_PROVIDED DATA:_

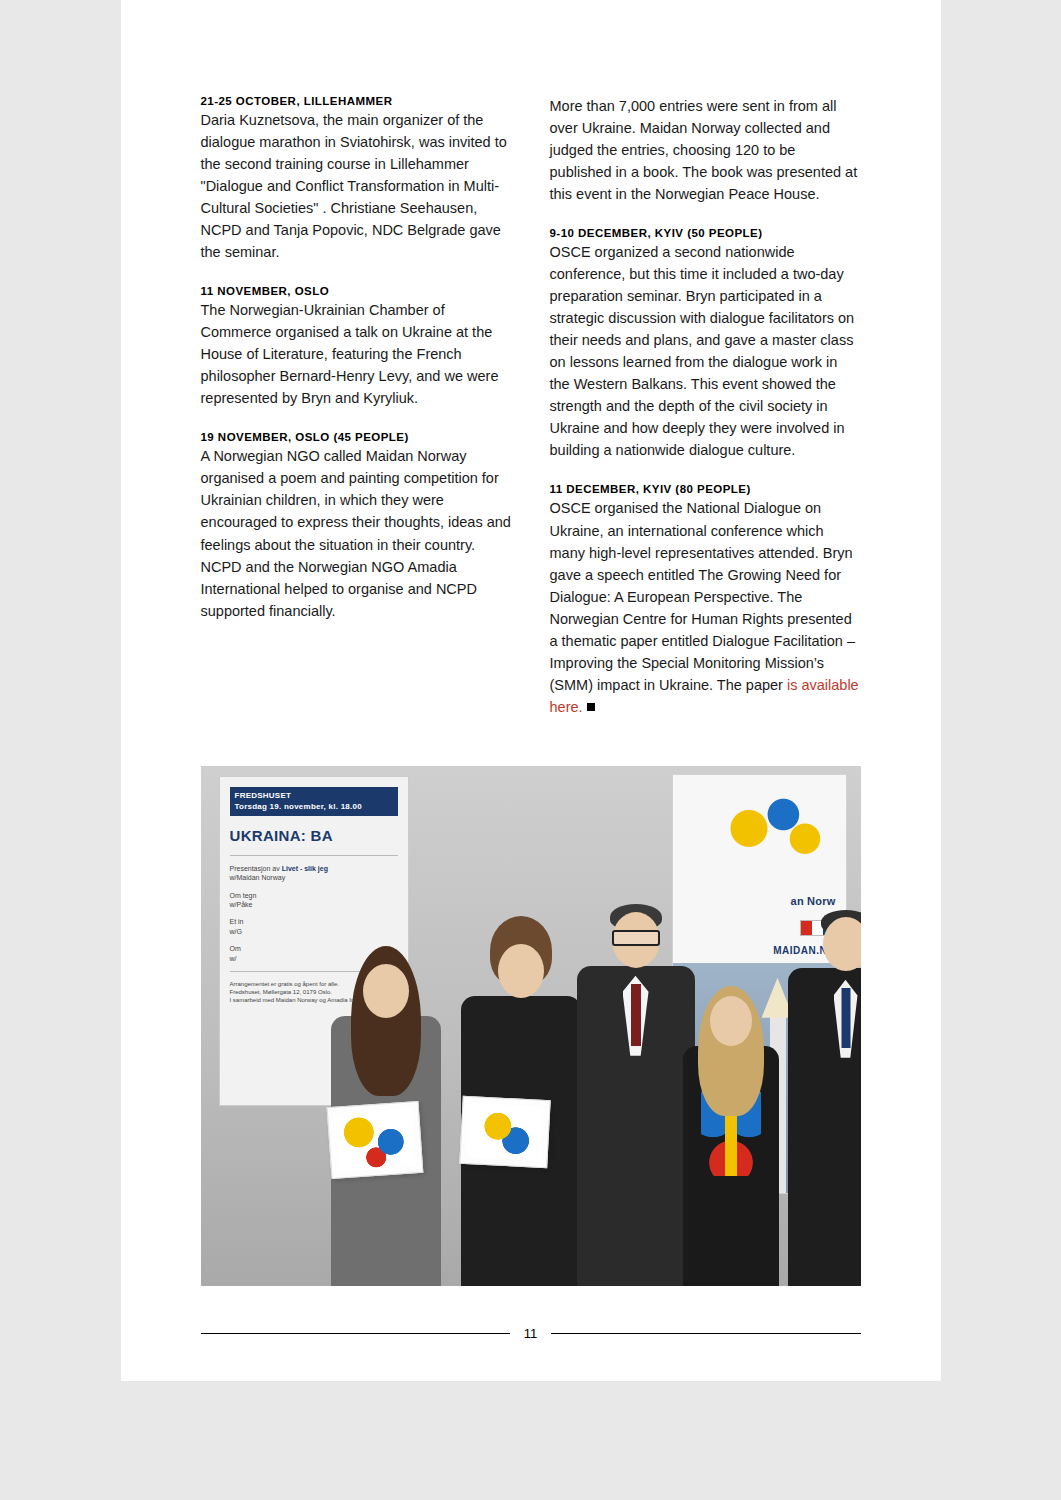21-25 October, Lillehammer
Daria Kuznetsova, the main organizer of the dialogue marathon in Sviatohirsk, was invited to the second training course in Lillehammer "Dialogue and Conflict Transformation in Multi-Cultural Societies" . Christiane Seehausen, NCPD and Tanja Popovic, NDC Belgrade gave the seminar.
11 November, Oslo
The Norwegian-Ukrainian Chamber of Commerce organised a talk on Ukraine at the House of Literature, featuring the French philosopher Bernard-Henry Levy, and we were represented by Bryn and Kyryliuk.
19 November, Oslo (45 people)
A Norwegian NGO called Maidan Norway organised a poem and painting competition for Ukrainian children, in which they were encouraged to express their thoughts, ideas and feelings about the situation in their country. NCPD and the Norwegian NGO Amadia International helped to organise and NCPD supported financially.
More than 7,000 entries were sent in from all over Ukraine. Maidan Norway collected and judged the entries, choosing 120 to be published in a book. The book was presented at this event in the Norwegian Peace House.
9-10 December, Kyiv (50 people)
OSCE organized a second nationwide conference, but this time it included a two-day preparation seminar. Bryn participated in a strategic discussion with dialogue facilitators on their needs and plans, and gave a master class on lessons learned from the dialogue work in the Western Balkans. This event showed the strength and the depth of the civil society in Ukraine and how deeply they were involved in building a nationwide dialogue culture.
11 December, Kyiv (80 people)
OSCE organised the National Dialogue on Ukraine, an international conference which many high-level representatives attended. Bryn gave a speech entitled The Growing Need for Dialogue: A European Perspective. The Norwegian Centre for Human Rights presented a thematic paper entitled Dialogue Facilitation – Improving the Special Monitoring Mission’s (SMM) impact in Ukraine. The paper is available here.
FREDSHUSET
Torsdag 19. november, kl. 18.00
UKRAINA: BA
Presentasjon av Livet - slik jeg
w/Maidan Norway
Om tegn
w/Påke
Et in
w/G
Om
w/
Arrangementet er gratis og åpent for alle.
Fredshuset, Møllergata 12, 0179 Oslo.
I samarbeid med Maidan Norway og Amadia International.
an Norw
MAIDAN.NO
11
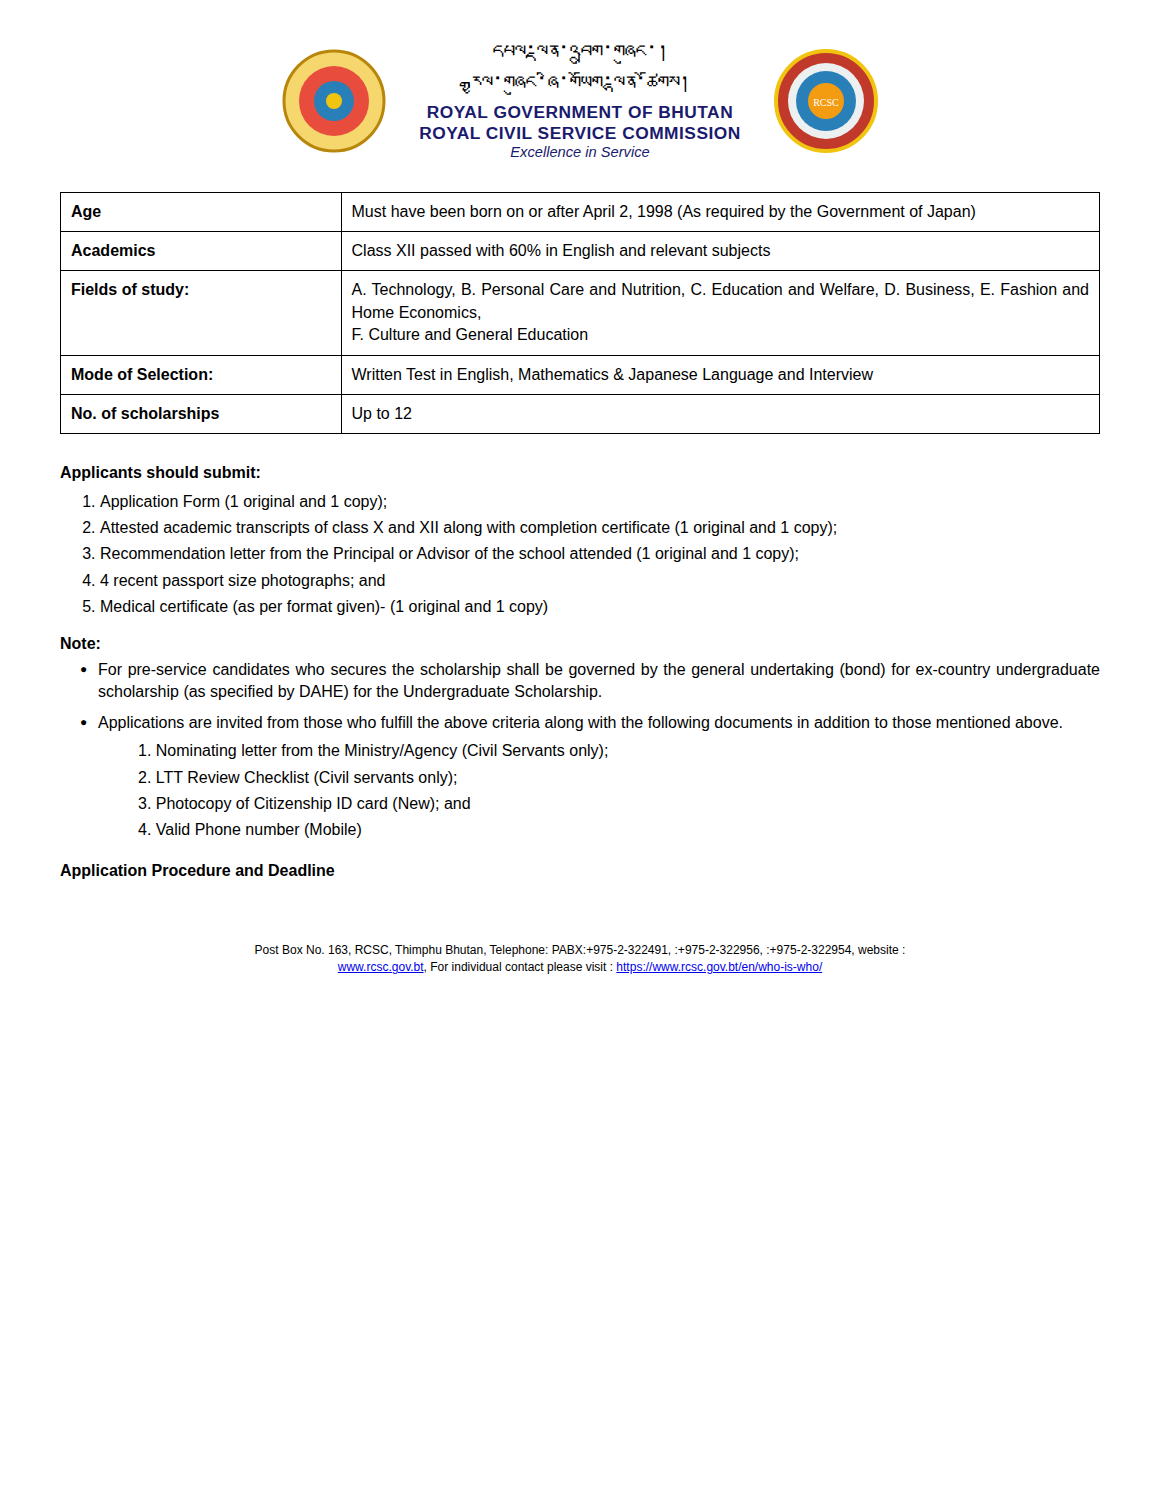དཔལ་ལྡན་འབྲུག་གཞུང་།
རྒྱལ་གཞུང་ཞི་གཡོག་ལྷན་ཚོགས།
ROYAL GOVERNMENT OF BHUTAN
ROYAL CIVIL SERVICE COMMISSION
Excellence in Service
| Age | Must have been born on or after April 2, 1998 (As required by the Government of Japan) |
| Academics | Class XII passed with 60% in English and relevant subjects |
| Fields of study: | A. Technology, B. Personal Care and Nutrition, C. Education and Welfare, D. Business, E. Fashion and Home Economics, F. Culture and General Education |
| Mode of Selection: | Written Test in English, Mathematics & Japanese Language and Interview |
| No. of scholarships | Up to 12 |
Applicants should submit:
Application Form (1 original and 1 copy);
Attested academic transcripts of class X and XII along with completion certificate (1 original and 1 copy);
Recommendation letter from the Principal or Advisor of the school attended (1 original and 1 copy);
4 recent passport size photographs; and
Medical certificate (as per format given)- (1 original and 1 copy)
Note:
For pre-service candidates who secures the scholarship shall be governed by the general undertaking (bond) for ex-country undergraduate scholarship (as specified by DAHE) for the Undergraduate Scholarship.
Applications are invited from those who fulfill the above criteria along with the following documents in addition to those mentioned above.
1. Nominating letter from the Ministry/Agency (Civil Servants only);
2. LTT Review Checklist (Civil servants only);
3. Photocopy of Citizenship ID card (New); and
4. Valid Phone number (Mobile)
Application Procedure and Deadline
Post Box No. 163, RCSC, Thimphu Bhutan, Telephone: PABX:+975-2-322491, :+975-2-322956, :+975-2-322954, website :
www.rcsc.gov.bt, For individual contact please visit : https://www.rcsc.gov.bt/en/who-is-who/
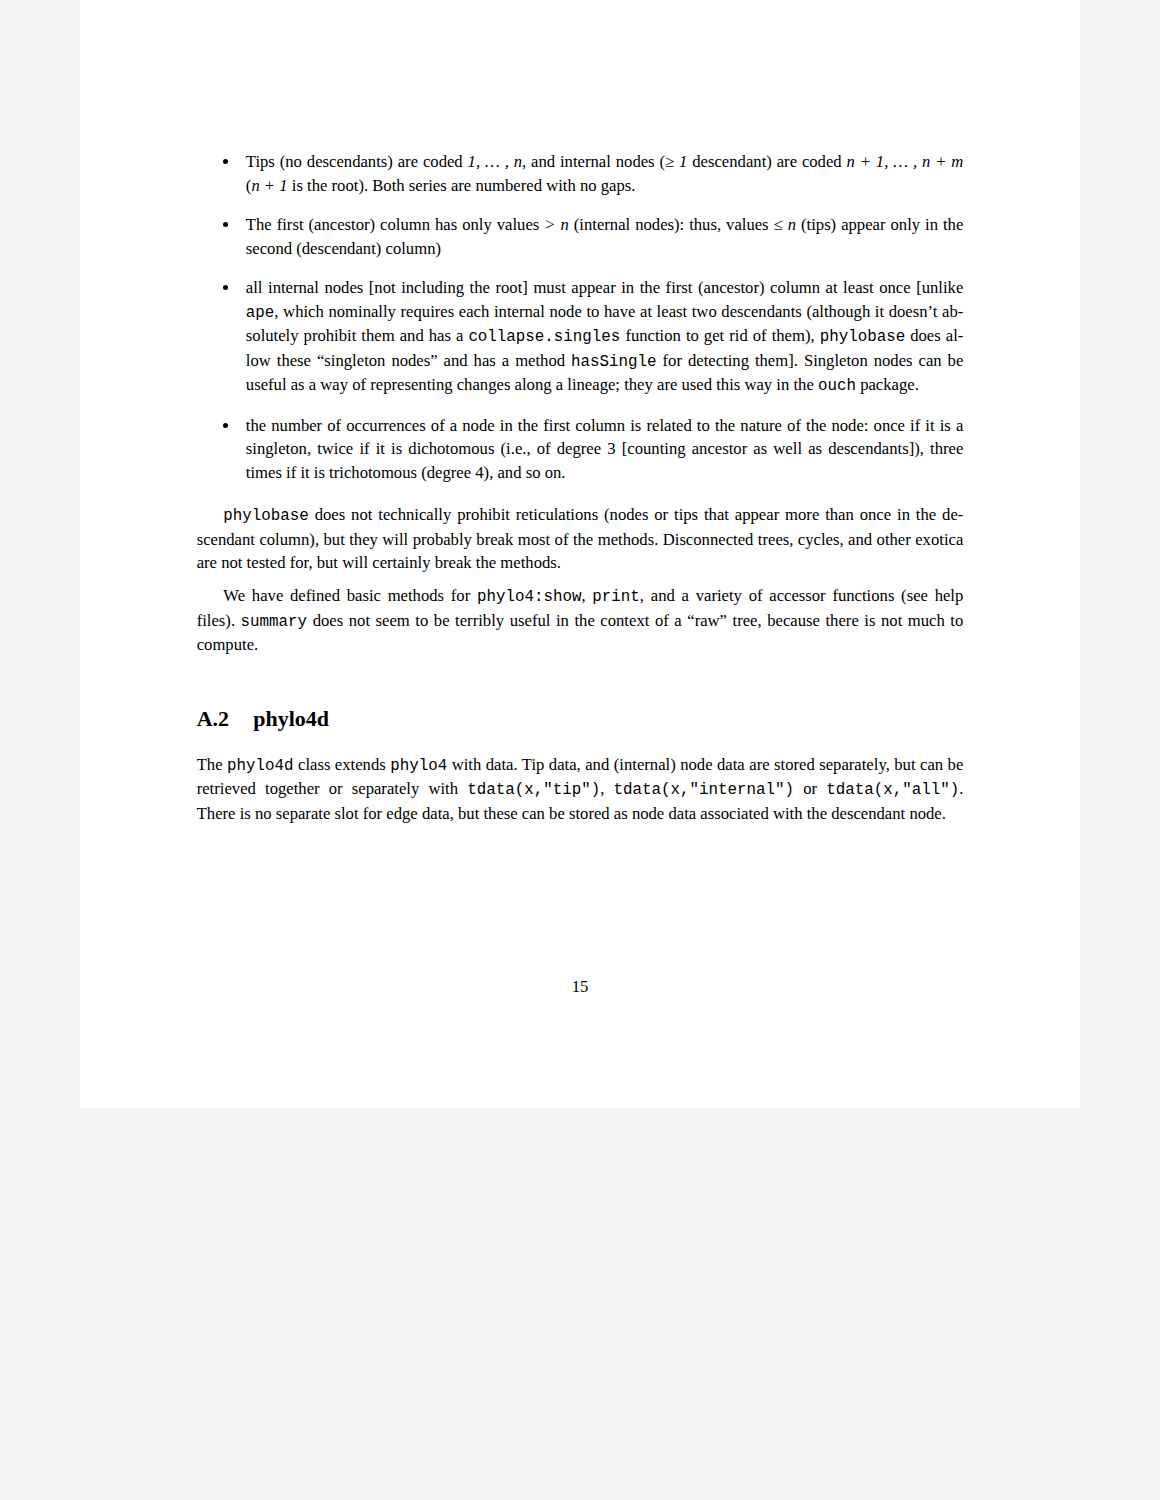Tips (no descendants) are coded 1, … , n, and internal nodes (≥ 1 descendant) are coded n + 1, … , n + m (n + 1 is the root). Both series are numbered with no gaps.
The first (ancestor) column has only values > n (internal nodes): thus, values ≤ n (tips) appear only in the second (descendant) column)
all internal nodes [not including the root] must appear in the first (ancestor) column at least once [unlike ape, which nominally requires each internal node to have at least two descendants (although it doesn’t absolutely prohibit them and has a collapse.singles function to get rid of them), phylobase does allow these “singleton nodes” and has a method hasSingle for detecting them]. Singleton nodes can be useful as a way of representing changes along a lineage; they are used this way in the ouch package.
the number of occurrences of a node in the first column is related to the nature of the node: once if it is a singleton, twice if it is dichotomous (i.e., of degree 3 [counting ancestor as well as descendants]), three times if it is trichotomous (degree 4), and so on.
phylobase does not technically prohibit reticulations (nodes or tips that appear more than once in the descendant column), but they will probably break most of the methods. Disconnected trees, cycles, and other exotica are not tested for, but will certainly break the methods.
We have defined basic methods for phylo4:show, print, and a variety of accessor functions (see help files). summary does not seem to be terribly useful in the context of a “raw” tree, because there is not much to compute.
A.2phylo4d
The phylo4d class extends phylo4 with data. Tip data, and (internal) node data are stored separately, but can be retrieved together or separately with tdata(x,"tip"), tdata(x,"internal") or tdata(x,"all"). There is no separate slot for edge data, but these can be stored as node data associated with the descendant node.
15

_EXERCISE GOAL:_ When copying the listing, print each line exactly but leave out every picture.

_YOUR SOLUTION:_
21-25 October, Lillehammer
Daria Kuznetsova, the main organizer of the dialogue marathon in Sviatohirsk, was invited to the second training course in Lillehammer "Dialogue and Conflict Transformation in Multi-Cultural Societies" . Christiane Seehausen, NCPD and Tanja Popovic, NDC Belgrade gave the seminar.
11 November, Oslo
The Norwegian-Ukrainian Chamber of Commerce organised a talk on Ukraine at the House of Literature, featuring the French philosopher Bernard-Henry Levy, and we were represented by Bryn and Kyryliuk.
19 November, Oslo (45 people)
A Norwegian NGO called Maidan Norway organised a poem and painting competition for Ukrainian children, in which they were encouraged to express their thoughts, ideas and feelings about the situation in their country. NCPD and the Norwegian NGO Amadia International helped to organise and NCPD supported financially.
More than 7,000 entries were sent in from all over Ukraine. Maidan Norway collected and judged the entries, choosing 120 to be published in a book. The book was presented at this event in the Norwegian Peace House.
9-10 December, Kyiv (50 people)
OSCE organized a second nationwide conference, but this time it included a two-day preparation seminar. Bryn participated in a strategic discussion with dialogue facilitators on their needs and plans, and gave a master class on lessons learned from the dialogue work in the Western Balkans. This event showed the strength and the depth of the civil society in Ukraine and how deeply they were involved in building a nationwide dialogue culture.
11 December, Kyiv (80 people)
OSCE organised the National Dialogue on Ukraine, an international conference which many high-level representatives attended. Bryn gave a speech entitled The Growing Need for Dialogue: A European Perspective. The Norwegian Centre for Human Rights presented a thematic paper entitled Dialogue Facilitation – Improving the Special Monitoring Mission’s (SMM) impact in Ukraine. The paper is available here.
FREDSHUSET
Torsdag 19. november, kl. 18.00
UKRAINA: BA
Presentasjon av Livet - slik jeg
w/Maidan Norway
Om tegn
w/Påke
Et in
w/G
Om
w/
Arrangementet er gratis og åpent for alle.
Fredshuset, Møllergata 12, 0179 Oslo.
I samarbeid med Maidan Norway og Amadia International.
an Norw
MAIDAN.NO
11
དཔལ་ལྡན་འབྲུག་གཞུང་།
རྒྱལ་གཞུང་ཞི་གཡོག་ལྷན་ཚོགས།
ROYAL GOVERNMENT OF BHUTAN
ROYAL CIVIL SERVICE COMMISSION
Excellence in Service
| Age | Must have been born on or after April 2, 1998 (As required by the Government of Japan) |
| Academics | Class XII passed with 60% in English and relevant subjects |
| Fields of study: | A. Technology, B. Personal Care and Nutrition, C. Education and Welfare, D. Business, E. Fashion and Home Economics, F. Culture and General Education |
| Mode of Selection: | Written Test in English, Mathematics & Japanese Language and Interview |
| No. of scholarships | Up to 12 |
Applicants should submit:
Application Form (1 original and 1 copy);
Attested academic transcripts of class X and XII along with completion certificate (1 original and 1 copy);
Recommendation letter from the Principal or Advisor of the school attended (1 original and 1 copy);
4 recent passport size photographs; and
Medical certificate (as per format given)- (1 original and 1 copy)
Note:
For pre-service candidates who secures the scholarship shall be governed by the general undertaking (bond) for ex-country undergraduate scholarship (as specified by DAHE) for the Undergraduate Scholarship.
Applications are invited from those who fulfill the above criteria along with the following documents in addition to those mentioned above.
1. Nominating letter from the Ministry/Agency (Civil Servants only);
2. LTT Review Checklist (Civil servants only);
3. Photocopy of Citizenship ID card (New); and
4. Valid Phone number (Mobile)
Application Procedure and Deadline
Post Box No. 163, RCSC, Thimphu Bhutan, Telephone: PABX:+975-2-322491, :+975-2-322956, :+975-2-322954, website :
www.rcsc.gov.bt, For individual contact please visit : https://www.rcsc.gov.bt/en/who-is-who/
Tips (no descendants) are coded 1, … , n, and internal nodes (≥ 1 descendant) are coded n + 1, … , n + m (n + 1 is the root). Both series are numbered with no gaps.
The first (ancestor) column has only values > n (internal nodes): thus, values ≤ n (tips) appear only in the second (descendant) column)
all internal nodes [not including the root] must appear in the first (ancestor) column at least once [unlike ape, which nominally requires each internal node to have at least two descendants (although it doesn’t absolutely prohibit them and has a collapse.singles function to get rid of them), phylobase does allow these “singleton nodes” and has a method hasSingle for detecting them]. Singleton nodes can be useful as a way of representing changes along a lineage; they are used this way in the ouch package.
the number of occurrences of a node in the first column is related to the nature of the node: once if it is a singleton, twice if it is dichotomous (i.e., of degree 3 [counting ancestor as well as descendants]), three times if it is trichotomous (degree 4), and so on.
phylobase does not technically prohibit reticulations (nodes or tips that appear more than once in the descendant column), but they will probably break most of the methods. Disconnected trees, cycles, and other exotica are not tested for, but will certainly break the methods.
We have defined basic methods for phylo4:show, print, and a variety of accessor functions (see help files). summary does not seem to be terribly useful in the context of a “raw” tree, because there is not much to compute.
A.2phylo4d
The phylo4d class extends phylo4 with data. Tip data, and (internal) node data are stored separately, but can be retrieved together or separately with tdata(x,"tip"), tdata(x,"internal") or tdata(x,"all"). There is no separate slot for edge data, but these can be stored as node data associated with the descendant node.
15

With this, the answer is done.